I'm going to be completely honest here: Amy Schumer's new comedy made me laugh a lot, and for some, that will be enough.
But it's also possible for a comedy to both make you laugh, and be terrible at the same time. After all, there are some things most people just can't help but laugh at, quality humor or not. For me, it's usually slapstick; for others, it might be someone making a fool of themselves. And while Snatched has plenty of both, it also has a central plot that can be viewed as racist at worst, and just profoundly badly timed at best.
Schumer plays a character not unlike the many she's played on her TV show Inside Amy Schumer, and her previous film Trainwreck. Emily Middleton is a completely self-absorbed, occasionally delusional, but ultimately lovable loser who, within the first ten minutes of the film, is fired from her job and dumped by her boyfriend, right before they were to go on vacation in Ecuador.
So Emily convinces her mother Linda (Goldie Hawn) to come along on the non-refundable trip instead. And while Linda is most comfortable at home with her cats and her agoraphobic middle-aged son — Emily's brother Jefferey (Ike Barinholtz) — she gives in, despite tremendous misgivings about the location and its potential dangers.
Needless to say, as the movie title, previews, and poster make abundantly clear, the two women are snatched, and held for ransom by a Colombian gang headed by a notorious crime lord named Morgado (Oscar Jaenada). It isn't long before the women break free, and must somehow make their way to through the Colombian jungle to Bogota and the American consulate, with Morgado on their tail.
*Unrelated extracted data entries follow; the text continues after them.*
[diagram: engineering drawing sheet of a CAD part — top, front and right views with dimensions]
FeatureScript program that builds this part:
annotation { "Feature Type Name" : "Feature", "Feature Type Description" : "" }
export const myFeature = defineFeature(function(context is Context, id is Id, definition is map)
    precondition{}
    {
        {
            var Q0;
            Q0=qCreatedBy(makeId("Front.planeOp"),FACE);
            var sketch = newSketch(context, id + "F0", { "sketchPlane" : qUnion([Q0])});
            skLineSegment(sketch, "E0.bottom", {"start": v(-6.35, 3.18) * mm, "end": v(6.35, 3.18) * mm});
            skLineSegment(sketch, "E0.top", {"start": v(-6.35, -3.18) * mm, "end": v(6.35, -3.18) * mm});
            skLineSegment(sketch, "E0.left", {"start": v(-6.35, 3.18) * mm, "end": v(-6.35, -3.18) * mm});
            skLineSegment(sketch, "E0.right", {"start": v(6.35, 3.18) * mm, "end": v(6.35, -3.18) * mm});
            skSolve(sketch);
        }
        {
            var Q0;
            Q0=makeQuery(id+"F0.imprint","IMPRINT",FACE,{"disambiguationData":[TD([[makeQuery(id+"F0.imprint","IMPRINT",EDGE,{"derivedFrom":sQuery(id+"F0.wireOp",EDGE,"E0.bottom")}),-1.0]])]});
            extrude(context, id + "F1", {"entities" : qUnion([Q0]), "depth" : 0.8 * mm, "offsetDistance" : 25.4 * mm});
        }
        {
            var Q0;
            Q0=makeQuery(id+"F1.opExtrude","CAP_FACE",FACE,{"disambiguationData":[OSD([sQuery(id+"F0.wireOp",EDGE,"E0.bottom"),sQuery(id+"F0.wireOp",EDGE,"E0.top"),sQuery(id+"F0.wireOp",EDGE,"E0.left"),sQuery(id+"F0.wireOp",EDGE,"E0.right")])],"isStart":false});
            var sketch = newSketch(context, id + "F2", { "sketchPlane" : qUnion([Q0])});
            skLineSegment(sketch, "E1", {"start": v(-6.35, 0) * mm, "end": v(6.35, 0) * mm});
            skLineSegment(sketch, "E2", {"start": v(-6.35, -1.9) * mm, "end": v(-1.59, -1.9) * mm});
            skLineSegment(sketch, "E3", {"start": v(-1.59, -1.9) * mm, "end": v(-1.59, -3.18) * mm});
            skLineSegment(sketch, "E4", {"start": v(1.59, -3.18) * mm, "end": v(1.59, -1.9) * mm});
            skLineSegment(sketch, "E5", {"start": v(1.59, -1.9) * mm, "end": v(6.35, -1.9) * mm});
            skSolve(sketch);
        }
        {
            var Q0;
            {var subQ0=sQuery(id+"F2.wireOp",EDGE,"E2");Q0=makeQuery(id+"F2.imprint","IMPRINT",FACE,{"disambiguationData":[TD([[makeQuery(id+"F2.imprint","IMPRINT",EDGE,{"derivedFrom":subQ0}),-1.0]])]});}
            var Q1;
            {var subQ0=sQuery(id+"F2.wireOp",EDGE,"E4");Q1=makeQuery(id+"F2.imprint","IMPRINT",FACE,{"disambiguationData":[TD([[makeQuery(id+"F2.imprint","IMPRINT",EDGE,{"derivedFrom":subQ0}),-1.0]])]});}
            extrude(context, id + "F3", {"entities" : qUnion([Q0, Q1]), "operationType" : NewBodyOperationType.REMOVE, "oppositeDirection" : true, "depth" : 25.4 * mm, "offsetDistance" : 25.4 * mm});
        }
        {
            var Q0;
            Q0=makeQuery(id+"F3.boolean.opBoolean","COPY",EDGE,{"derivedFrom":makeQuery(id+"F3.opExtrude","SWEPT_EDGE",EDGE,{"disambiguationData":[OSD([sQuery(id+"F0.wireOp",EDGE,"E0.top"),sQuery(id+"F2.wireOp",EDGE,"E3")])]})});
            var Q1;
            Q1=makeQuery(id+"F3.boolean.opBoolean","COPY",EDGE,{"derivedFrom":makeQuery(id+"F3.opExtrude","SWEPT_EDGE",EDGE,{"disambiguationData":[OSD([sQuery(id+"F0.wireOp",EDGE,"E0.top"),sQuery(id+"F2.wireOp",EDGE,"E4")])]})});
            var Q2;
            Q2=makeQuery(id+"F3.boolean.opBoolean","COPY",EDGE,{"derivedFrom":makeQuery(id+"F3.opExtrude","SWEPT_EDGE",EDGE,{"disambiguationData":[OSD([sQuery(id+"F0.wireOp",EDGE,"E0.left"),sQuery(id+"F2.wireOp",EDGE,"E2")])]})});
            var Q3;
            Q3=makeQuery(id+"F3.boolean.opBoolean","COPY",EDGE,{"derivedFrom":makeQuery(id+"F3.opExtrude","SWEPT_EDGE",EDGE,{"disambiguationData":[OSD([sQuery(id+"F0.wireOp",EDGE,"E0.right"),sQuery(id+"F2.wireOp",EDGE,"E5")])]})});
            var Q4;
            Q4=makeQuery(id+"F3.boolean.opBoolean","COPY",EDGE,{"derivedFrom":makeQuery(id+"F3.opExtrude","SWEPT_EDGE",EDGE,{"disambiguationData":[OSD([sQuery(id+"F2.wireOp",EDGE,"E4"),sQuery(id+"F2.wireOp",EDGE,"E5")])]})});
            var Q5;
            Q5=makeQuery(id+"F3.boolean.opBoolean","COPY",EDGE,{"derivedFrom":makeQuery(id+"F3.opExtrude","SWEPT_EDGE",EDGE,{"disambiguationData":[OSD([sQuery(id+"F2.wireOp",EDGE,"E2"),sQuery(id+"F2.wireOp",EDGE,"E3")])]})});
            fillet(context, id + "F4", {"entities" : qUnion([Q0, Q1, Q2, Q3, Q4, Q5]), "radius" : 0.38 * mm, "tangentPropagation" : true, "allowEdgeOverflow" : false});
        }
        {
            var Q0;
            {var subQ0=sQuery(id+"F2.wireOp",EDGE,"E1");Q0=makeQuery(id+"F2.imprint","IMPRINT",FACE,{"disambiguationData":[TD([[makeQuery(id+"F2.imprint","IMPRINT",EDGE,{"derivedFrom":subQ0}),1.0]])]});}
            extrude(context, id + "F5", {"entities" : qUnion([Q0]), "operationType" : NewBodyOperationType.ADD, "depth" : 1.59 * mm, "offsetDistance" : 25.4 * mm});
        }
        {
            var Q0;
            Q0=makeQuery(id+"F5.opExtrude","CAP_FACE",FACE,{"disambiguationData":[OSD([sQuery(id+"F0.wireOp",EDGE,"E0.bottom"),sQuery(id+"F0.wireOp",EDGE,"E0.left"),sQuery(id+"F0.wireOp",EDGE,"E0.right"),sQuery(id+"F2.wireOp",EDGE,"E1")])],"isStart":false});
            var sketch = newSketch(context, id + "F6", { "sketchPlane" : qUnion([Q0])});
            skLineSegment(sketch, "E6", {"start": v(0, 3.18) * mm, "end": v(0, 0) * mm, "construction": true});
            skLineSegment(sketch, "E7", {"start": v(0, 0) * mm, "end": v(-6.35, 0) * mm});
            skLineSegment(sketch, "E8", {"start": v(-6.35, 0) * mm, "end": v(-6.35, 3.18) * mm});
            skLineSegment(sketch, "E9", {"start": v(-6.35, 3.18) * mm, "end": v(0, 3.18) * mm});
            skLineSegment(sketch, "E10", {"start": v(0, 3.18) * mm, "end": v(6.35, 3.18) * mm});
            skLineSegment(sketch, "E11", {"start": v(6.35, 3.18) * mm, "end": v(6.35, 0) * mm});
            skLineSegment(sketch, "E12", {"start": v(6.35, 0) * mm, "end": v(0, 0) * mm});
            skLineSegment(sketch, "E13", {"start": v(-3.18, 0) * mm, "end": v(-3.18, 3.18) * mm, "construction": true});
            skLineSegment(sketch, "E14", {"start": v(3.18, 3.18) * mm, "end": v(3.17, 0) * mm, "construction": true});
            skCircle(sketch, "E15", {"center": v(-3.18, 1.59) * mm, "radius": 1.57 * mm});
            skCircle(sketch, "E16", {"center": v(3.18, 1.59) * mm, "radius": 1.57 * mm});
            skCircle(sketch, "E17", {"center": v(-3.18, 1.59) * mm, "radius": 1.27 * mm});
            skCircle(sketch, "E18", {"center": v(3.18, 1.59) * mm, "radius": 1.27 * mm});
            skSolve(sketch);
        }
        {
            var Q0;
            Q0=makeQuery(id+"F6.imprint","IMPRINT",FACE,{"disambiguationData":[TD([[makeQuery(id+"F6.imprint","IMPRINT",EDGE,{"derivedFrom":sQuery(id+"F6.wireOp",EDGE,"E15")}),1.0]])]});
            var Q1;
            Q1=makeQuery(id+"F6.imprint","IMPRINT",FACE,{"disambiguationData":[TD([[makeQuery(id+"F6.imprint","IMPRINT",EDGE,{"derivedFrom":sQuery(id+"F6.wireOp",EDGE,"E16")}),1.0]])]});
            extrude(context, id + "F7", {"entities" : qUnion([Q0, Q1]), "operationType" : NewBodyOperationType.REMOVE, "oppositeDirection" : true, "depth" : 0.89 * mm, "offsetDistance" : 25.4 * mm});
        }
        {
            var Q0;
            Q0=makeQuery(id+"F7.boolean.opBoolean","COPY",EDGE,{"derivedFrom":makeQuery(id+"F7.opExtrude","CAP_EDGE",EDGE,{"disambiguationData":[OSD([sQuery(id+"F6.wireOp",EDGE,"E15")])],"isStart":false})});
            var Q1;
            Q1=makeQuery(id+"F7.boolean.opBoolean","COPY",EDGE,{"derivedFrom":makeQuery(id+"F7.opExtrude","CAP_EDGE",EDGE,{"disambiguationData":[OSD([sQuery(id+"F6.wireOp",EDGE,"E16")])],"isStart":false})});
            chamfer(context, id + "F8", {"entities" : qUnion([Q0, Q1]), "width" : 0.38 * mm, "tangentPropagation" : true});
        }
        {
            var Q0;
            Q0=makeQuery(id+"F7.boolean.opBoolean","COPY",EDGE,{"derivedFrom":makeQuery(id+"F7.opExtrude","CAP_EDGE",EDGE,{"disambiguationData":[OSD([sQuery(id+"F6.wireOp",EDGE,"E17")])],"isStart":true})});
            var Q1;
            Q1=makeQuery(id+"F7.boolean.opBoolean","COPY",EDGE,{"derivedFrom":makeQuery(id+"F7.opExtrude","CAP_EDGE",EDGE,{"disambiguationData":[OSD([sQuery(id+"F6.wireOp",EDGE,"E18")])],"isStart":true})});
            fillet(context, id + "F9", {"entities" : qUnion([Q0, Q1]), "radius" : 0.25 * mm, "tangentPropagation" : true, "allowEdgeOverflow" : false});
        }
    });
This is Goldie Hawn's first movie in 15 years, and I went into it hoping she'd be given the opportunity to be as abrasively funny as Schumer often is. Alas, for the most part she's relegated to the straight role. Still, she's talented enough to make the stiff stuff funny, even when she's supposed to be the cool and collected one. A scene where she tries to calm herself by to reading the only available thing in their jail cell — a porn mag — is a highlight.
Also adding considerable laughs are supporting players Wanda Sykes and Joan Cusack, as Ruth and Barb, two "platonic friends' on vacation at the same high-end resort. Ruth does all the talking because Barb, a former member of "special ops," cut out her own tongue after retirement to thwart any possible attempts by foreign agents to torture her and force her to spill secrets. Emily points out she could still be tortured and just forced to write stuff down, but Ruth chooses to ignore this observation.
Snatched was written by Katie Dippold, who also wrote several Melissa McCarthy vehicles, including the Ghostbusters reboot, and is directed by 50/50 and Warm Bodies director Jonathan Levine, and there's an odd, almost surreal quality to much of the movie. It's not just that none of Emily and Linda's situation seems remotely realistic (if it was realistic, it probably wouldn't be funny since they'd likely both be dead before the movie was even halfway through), it's that scenes will end and then abruptly transition to the next, with no real sense of how they got where they are, let alone how they got there alive. Once we get to the point where a tapeworm is coaxed out of Emily's mouth with a dangling piece of raw meat, I was expecting someone to wake up and reveal the whole thing was just a dream.
It almost feels like the surreality is a conscious attempt by the makers to try and absolve themselves of any accusations of racism or cultural insensitivity. Because, if everything else in the film is completely unrealistic, maybe you can overlook the bad timing inherent in a movie whose central villains are literally "bad hombres."
Now, I don't think Schumer, the writer, or the director are being intentionally racist at any point in Snatched. But they are being unpleasantly tone-deaf — something Schumer is not unfamiliar with — to much of the film's characterization of South America and its residents. And too often, they try to mask this by making a joke about the appearance of racism, in a "I'm not being racist, I'm making fun of racism" way.
But having to repeatedly reinforce that your movie isn't being insensitive by constantly acknowledging that insensitivity, just makes me wonder, wouldn't it be better to just... not do something that could be perceived as insensitive in the first place? Granted, it might not be easy, but really, that leads me to the biggest criticism I have with Snatched: it's lazy.
So while, yes, it is funny in parts, Snatched is ultimately a missed opportunity as a female-led comedy; as a comeback vehicle for Goldie Hawn; and as proof that the first season of Inside Amy Schumer wasn't a fluke, and Schumer is capable of continuing that same smart, uncomfortable, and most importantly, difficult comedy into her movie career.